**ACTION ITEM:**
Locate each line below that includes "currently" and reproduce it.

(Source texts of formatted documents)
=-=-=-=-=

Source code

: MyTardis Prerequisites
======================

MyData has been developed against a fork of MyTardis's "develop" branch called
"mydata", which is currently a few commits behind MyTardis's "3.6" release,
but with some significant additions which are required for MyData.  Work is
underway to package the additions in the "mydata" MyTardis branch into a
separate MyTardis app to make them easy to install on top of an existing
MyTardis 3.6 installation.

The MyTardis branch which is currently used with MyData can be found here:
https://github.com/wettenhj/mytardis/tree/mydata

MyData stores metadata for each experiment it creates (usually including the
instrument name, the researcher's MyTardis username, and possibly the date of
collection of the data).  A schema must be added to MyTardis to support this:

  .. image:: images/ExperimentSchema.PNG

=-=-=-=-=

**RESPONSE TO THE TASK:**
"mydata", which is currently a few commits behind MyTardis's "3.6" release,
The MyTardis branch which is currently used with MyData can be found here:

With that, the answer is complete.